In October 2012, Colliers Real Estate listed the building for sale. In May 2013, the City Council considered plans to renovate the building for residential and commercial use by two different developers, including one with experience in preservation of historic properties. A plan was ultimately approved to develop the site and buildings into a hotel, a spa and restaurants.

This plan proceeded but later encountered roadblocks over financing. In October 2014 the developer asked for an investment of $700,000 from the city toward the project. In November 2014, after the city and the developer had appeared to reach an impasse, a citizens group launched a fundraising drive to raise the $700,000 needed to proceed with the development. The group had until December 31 to reach its goal. On January 18, 2018, however, city officials unanimously voted to seek state funding for demolition of the campus, citing doubt that sufficient funds could be secured for reuse of the facility. Fergus Falls officials requested $8.9 million of the state's bonding bill to preserve the vacant tower building, which would be the only structure of the site left standing. The state granted $3.5 million for the project in May 2018, and demolition began with the mid-century administration building, constructed in the 1950s. The removal of this building is outlined in the first phase of a two-step plan for demolition, and Mayor Ben Schierer has indicated that the city may still be open to practical suggestions for renovation of the original Kirkbride building.

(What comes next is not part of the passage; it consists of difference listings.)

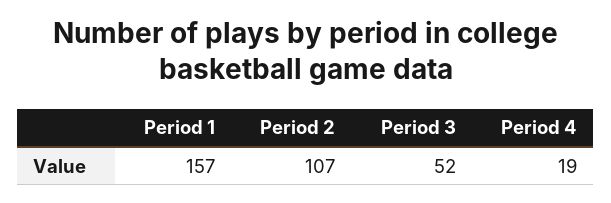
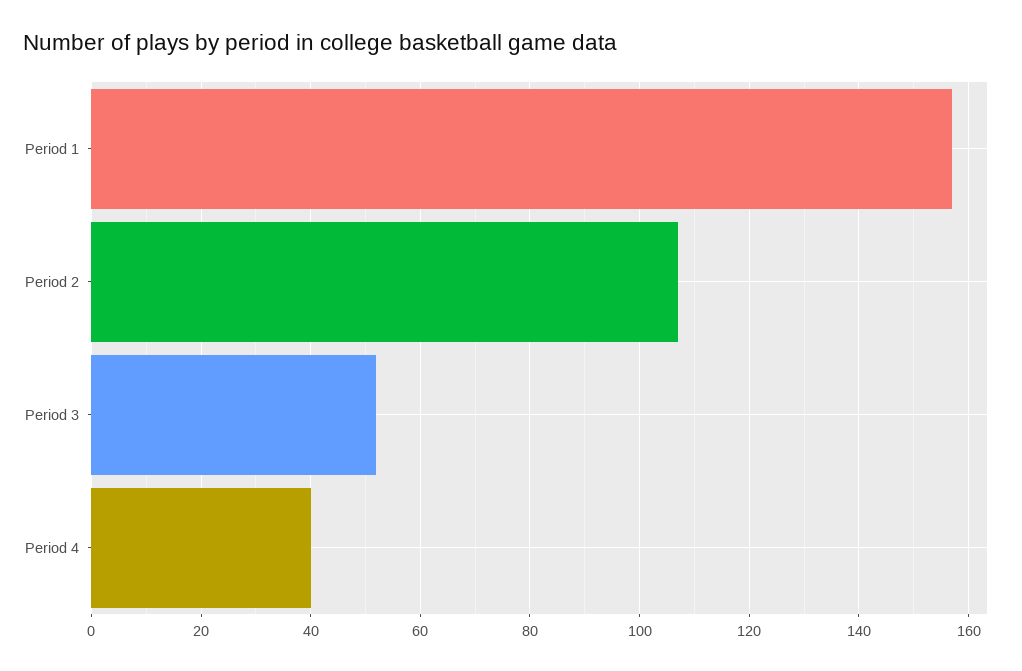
Period 4: 19 -> 40

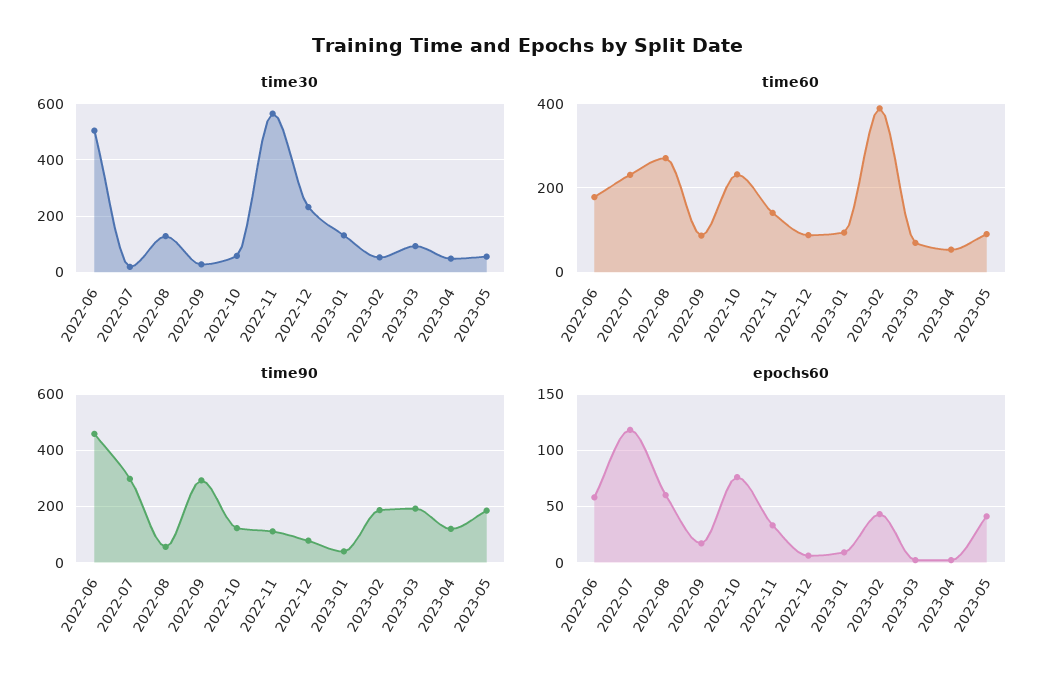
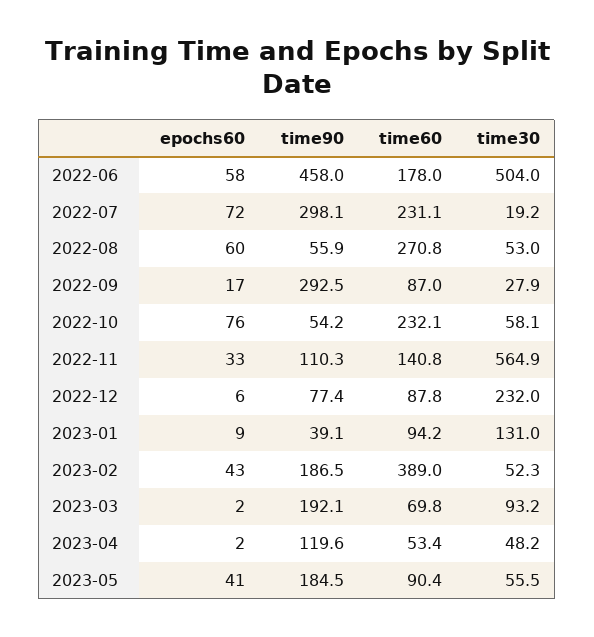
time30, 2022-08: 125 -> 53
time90, 2022-10: 125 -> 54.2
epochs60, 2022-07: 120 -> 72

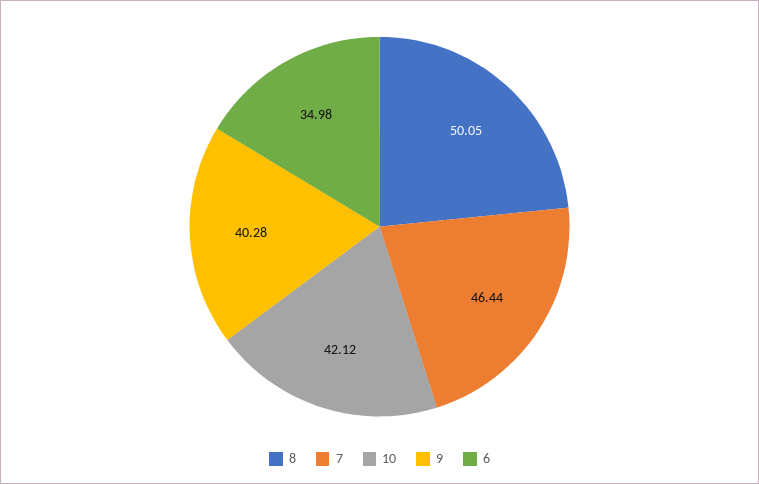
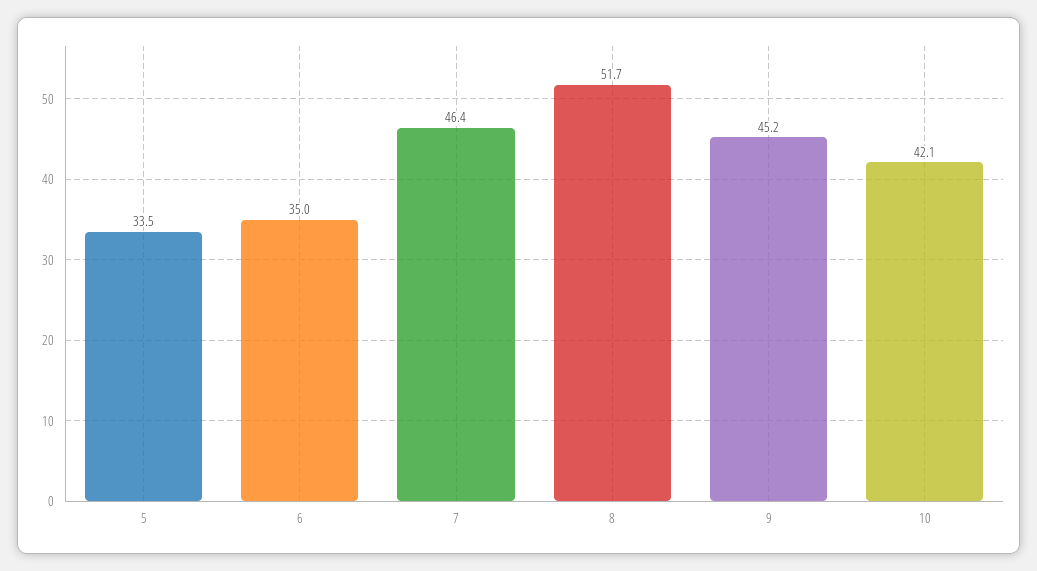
8: 50.05 -> 51.7
9: 40.28 -> 45.2
5: none -> 33.5

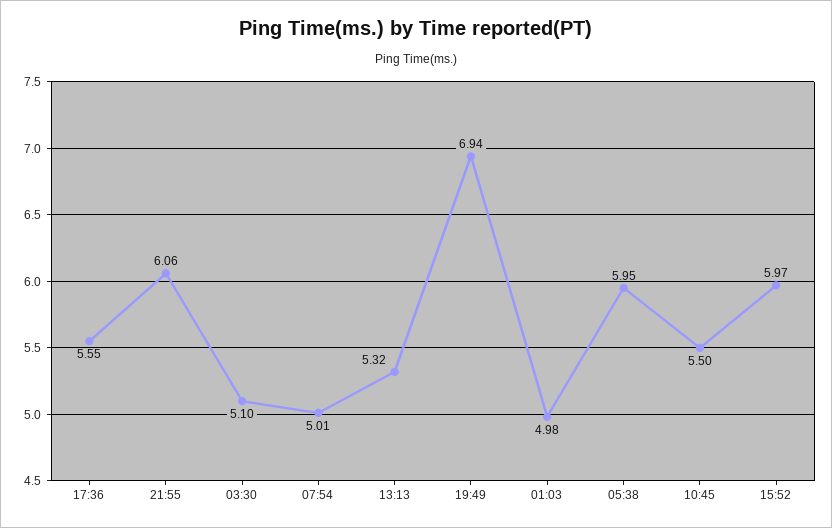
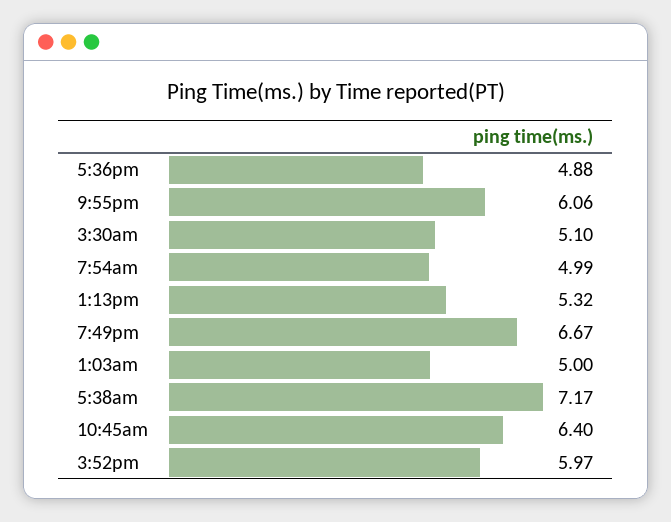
17:36: 5.55 -> 4.88
07:54: 5.01 -> 4.99
19:49: 6.94 -> 6.67
01:03: 4.98 -> 5
05:38: 5.95 -> 7.17
10:45: 5.5 -> 6.4

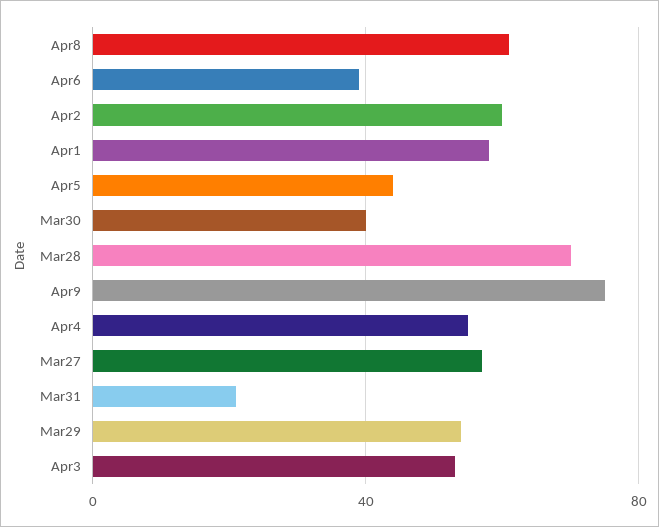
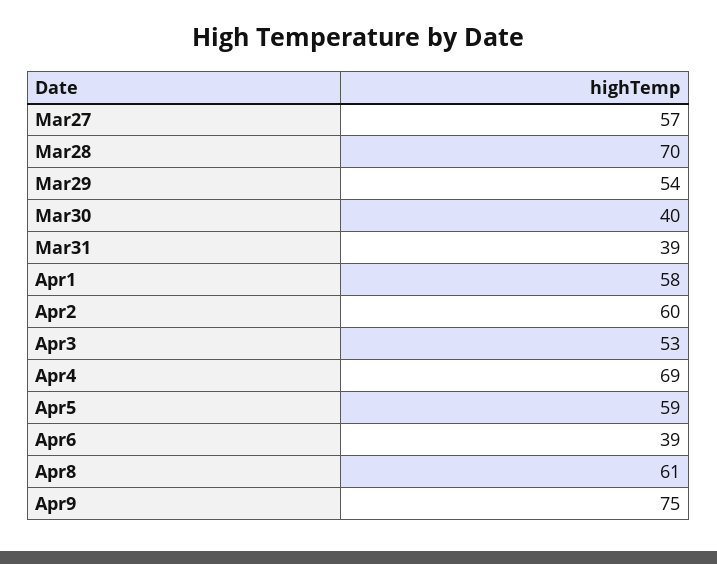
Apr5: 45 -> 59
Apr4: 55 -> 69
Mar31: 20 -> 39

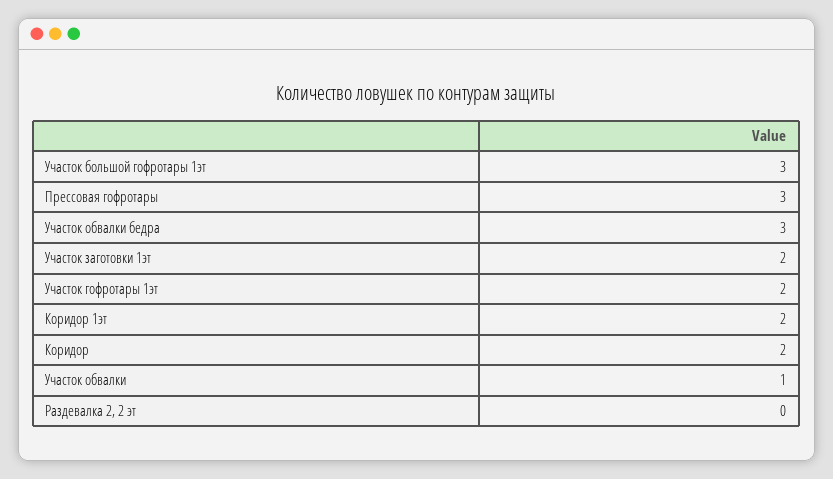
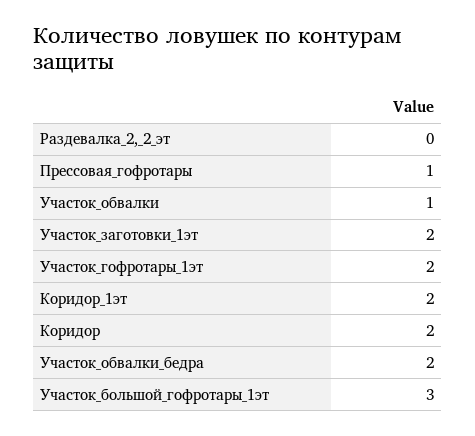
Прессовая гофротары: 3 -> 1
Участок обвалки бедра: 3 -> 2

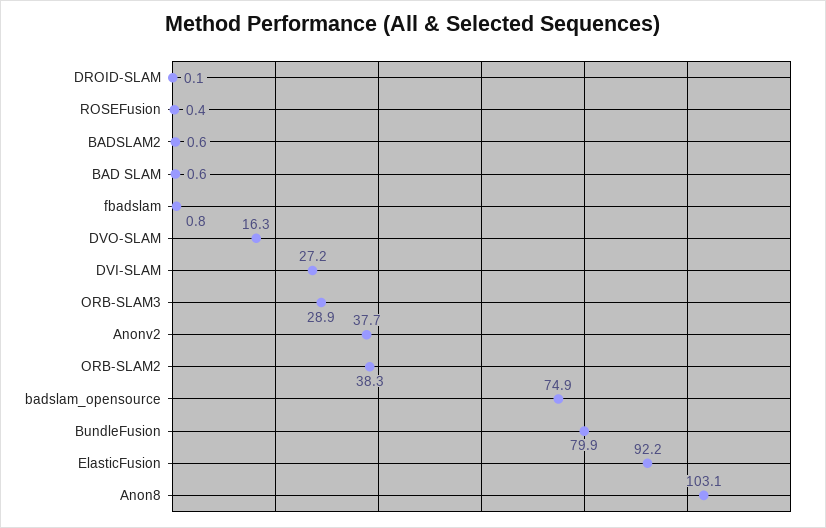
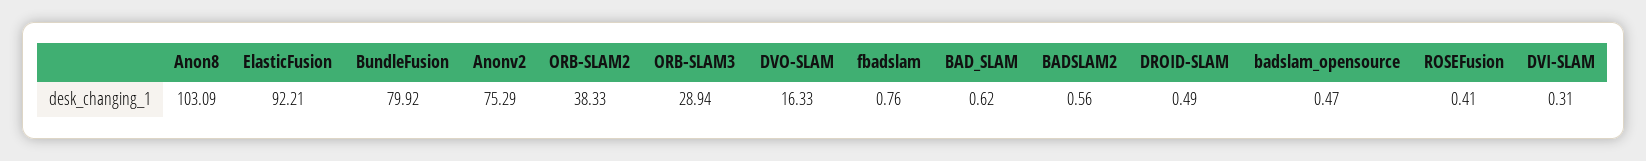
DROID-SLAM: 0.1 -> 0.49
DVI-SLAM: 27.2 -> 0.31
Anonv2: 37.7 -> 75.29
badslam_opensource: 74.9 -> 0.47

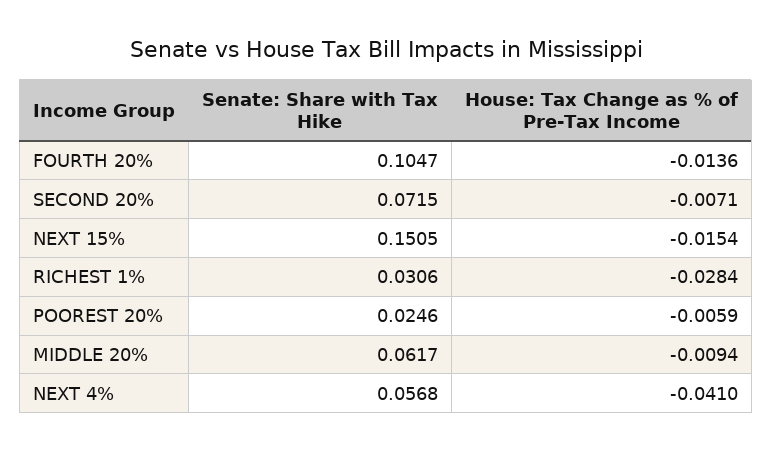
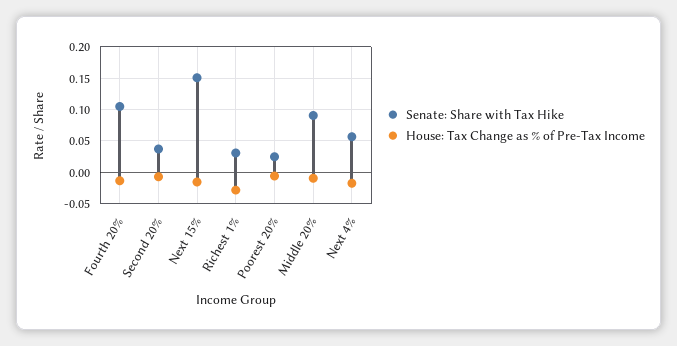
Senate: Share with Tax Hike, SECOND 20%: 0.0715 -> 0.04
Senate: Share with Tax Hike, MIDDLE 20%: 0.0617 -> 0.09
House: Tax Change as % of Pre-Tax Income, NEXT 4%: -0.041 -> -0.02

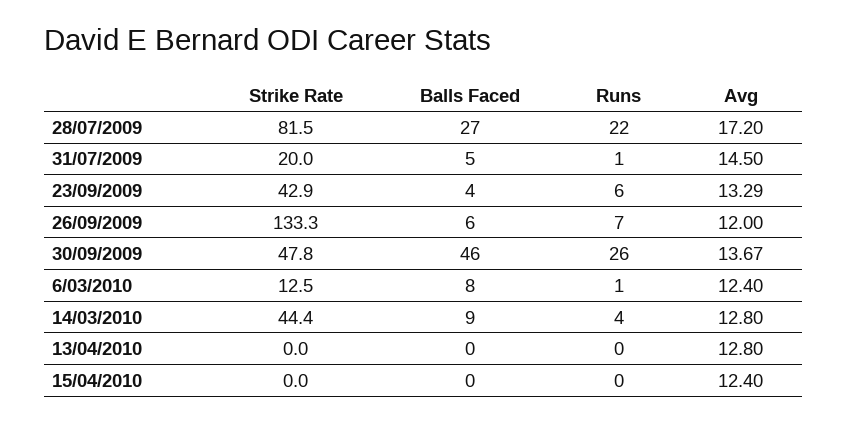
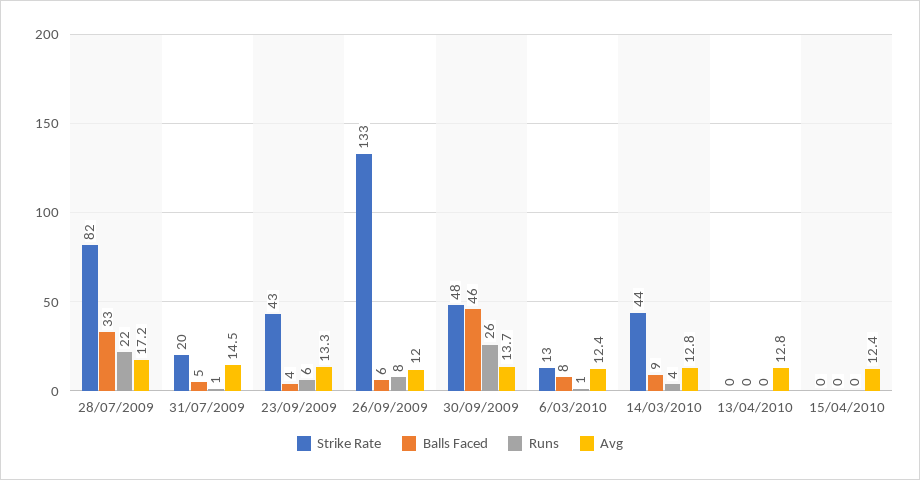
Balls Faced, 28/07/2009: 27 -> 33
Runs, 26/09/2009: 7 -> 8

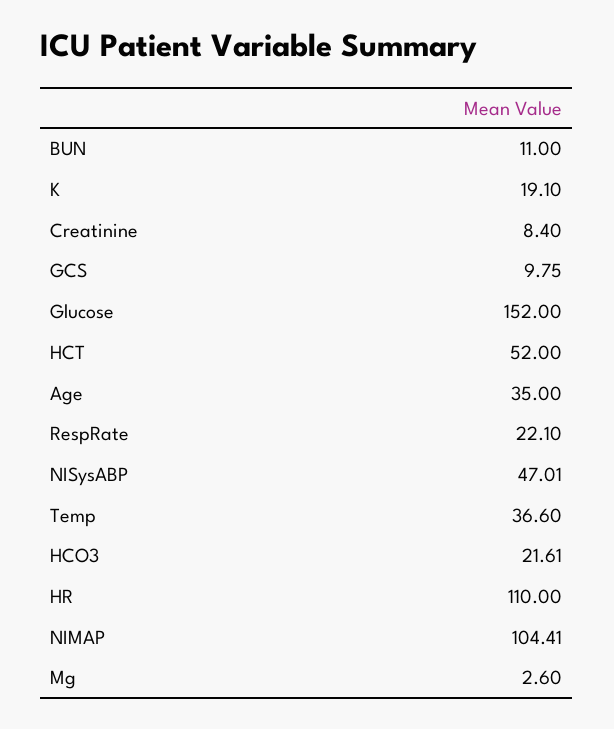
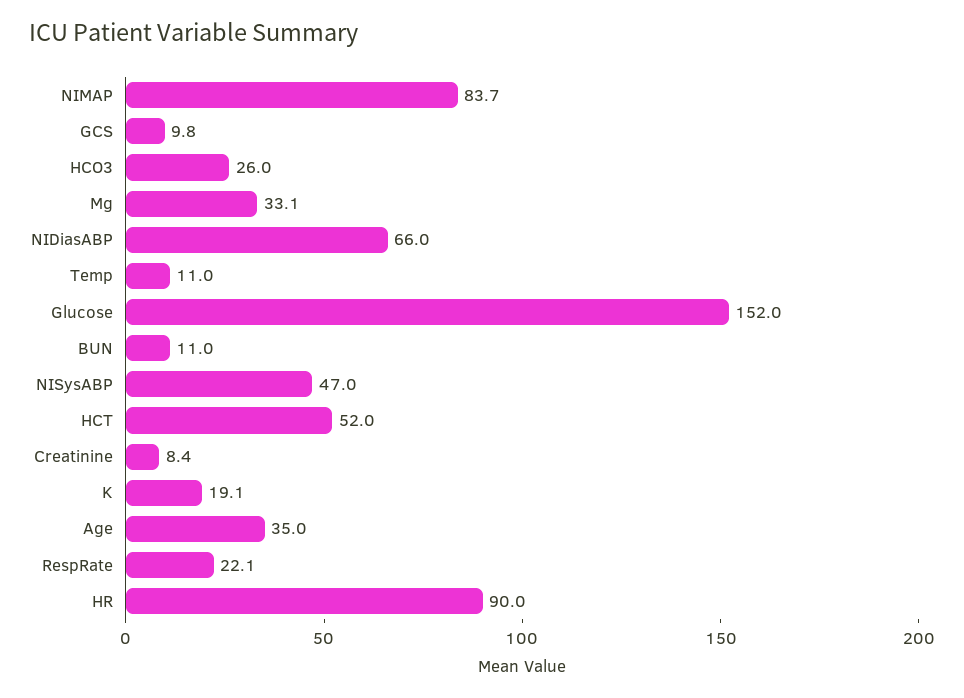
Temp: 36.6 -> 11
HCO3: 21.61 -> 26
HR: 110 -> 90
NIMAP: 104.41 -> 83.7
Mg: 2.6 -> 33.1
NIDiasABP: none -> 66

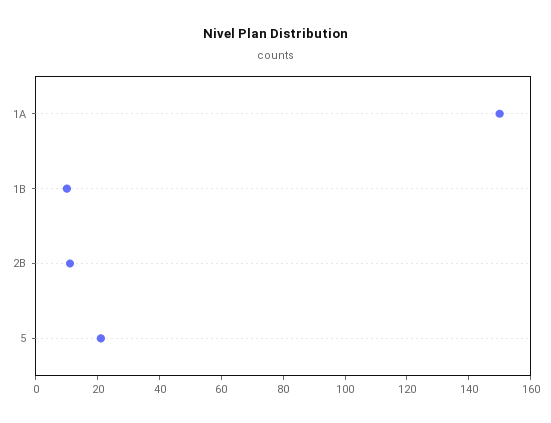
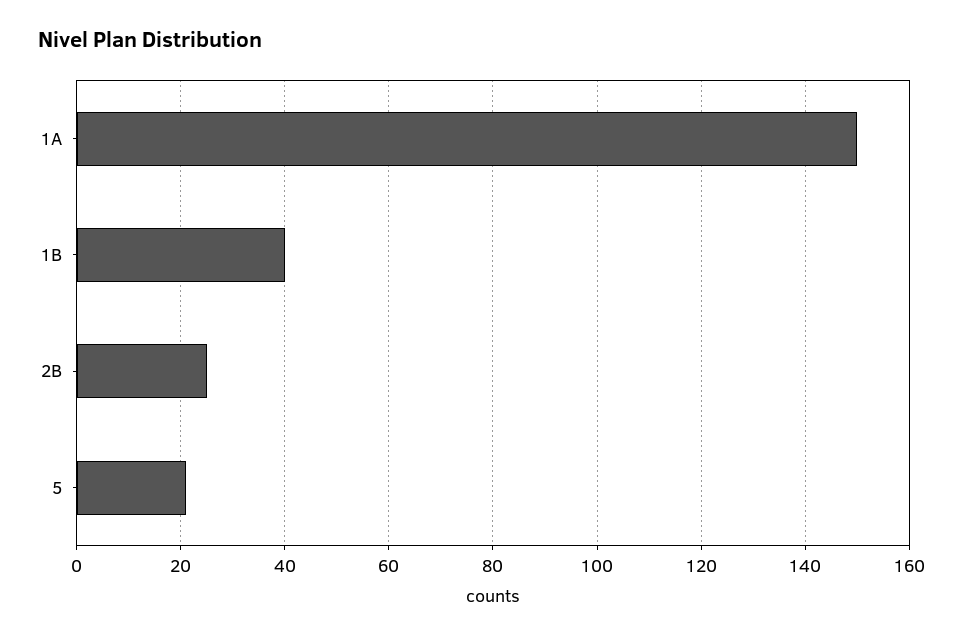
1B: 10 -> 40
2B: 10 -> 25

==Current use as artist space==

In 2014, Minnesota non-profit arts organization Springboard for the Arts received a $100,000 grant to establish a community development and artists residency program, Hinge Arts at the Kirkbride. Selected artists reside in apartments which were formerly a nurses' dormitory, creating a variety of art projects that often reflect on the history of the building and comment on the past and present of mental health treatment. Springboard hosted an annual Kirkbride Arts & History Weekend from 2013 to 2017, featuring tours, music, and speakers focusing on mental health and historic preservation.